The fastest way to split a string when you know the maximum number of columns is to use the Cascading CROSS APPLY technique. Let's say you know that their will be no more than 10 items in your string. You could do this:
DECLARE @string varchar(1000) = '[Key1:Value1:Value2:Value3:Value4:Value5]'
SELECT
[key] = SUBSTRING(t.string,1,d1.d-1),
col1 = SUBSTRING(t.string,d1.d+1,d2.d-d1.d-1),
col2 = SUBSTRING(t.string,d2.d+1,d3.d-d2.d-1),
col3 = SUBSTRING(t.string,d3.d+1,d4.d-d3.d-1),
col4 = SUBSTRING(t.string,d4.d+1,d5.d-d4.d-1),
col5 = SUBSTRING(t.string,d5.d+1,d6.d-d5.d-1),
col6 = SUBSTRING(t.string,d6.d+1,d7.d-d5.d-1),
col7 = SUBSTRING(t.string,d7.d+1,d8.d-d5.d-1),
col8 = SUBSTRING(t.string,d8.d+1,d9.d-d5.d-1),
col9 = SUBSTRING(t.string,d9.d+1,d10.d-d5.d-1)

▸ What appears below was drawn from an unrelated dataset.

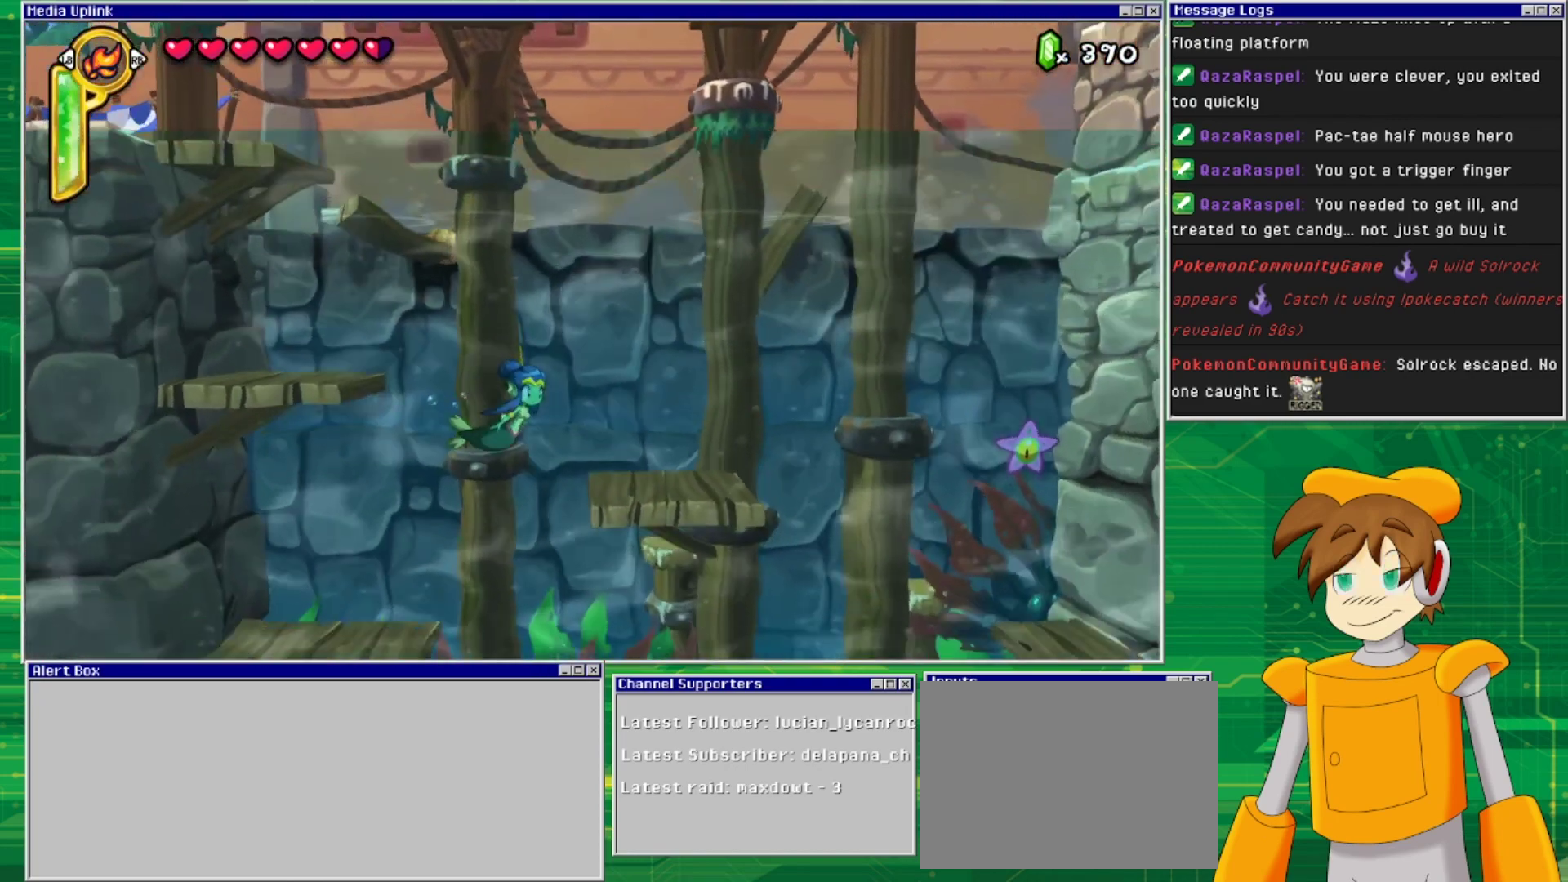
{"buttons": ["DPAD_DOWN", "DPAD_LEFT"], "events": [[267, "DPAD_LEFT", "down"]]}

FROM (VALUES (REPLACE(REPLACE(@string,']',':'),'[',''))) t(string)
CROSS APPLY (VALUES (CHARINDEX(':',t.string))) d1(d)
CROSS APPLY (VALUES (NULLIF(CHARINDEX(':',t.string,d1.d+1),0))) d2(d)
CROSS APPLY (VALUES (NULLIF(CHARINDEX(':',t.string,d2.d+1),0))) d3(d)
CROSS APPLY (VALUES (NULLIF(CHARINDEX(':',t.string,d3.d+1),0))) d4(d)
CROSS APPLY (VALUES (NULLIF(CHARINDEX(':',t.string,d4.d+1),0))) d5(d)
CROSS APPLY (VALUES (NULLIF(CHARINDEX(':',t.string,d5.d+1),0))) d6(d)
CROSS APPLY (VALUES (NULLIF(CHARINDEX(':',t.string,d6.d+1),0))) d7(d)
CROSS APPLY (VALUES (NULLIF(CHARINDEX(':',t.string,d7.d+1),0))) d8(d)
CROSS APPLY (VALUES (NULLIF(CHARINDEX(':',t.string,d8.d+1),0))) d9(d)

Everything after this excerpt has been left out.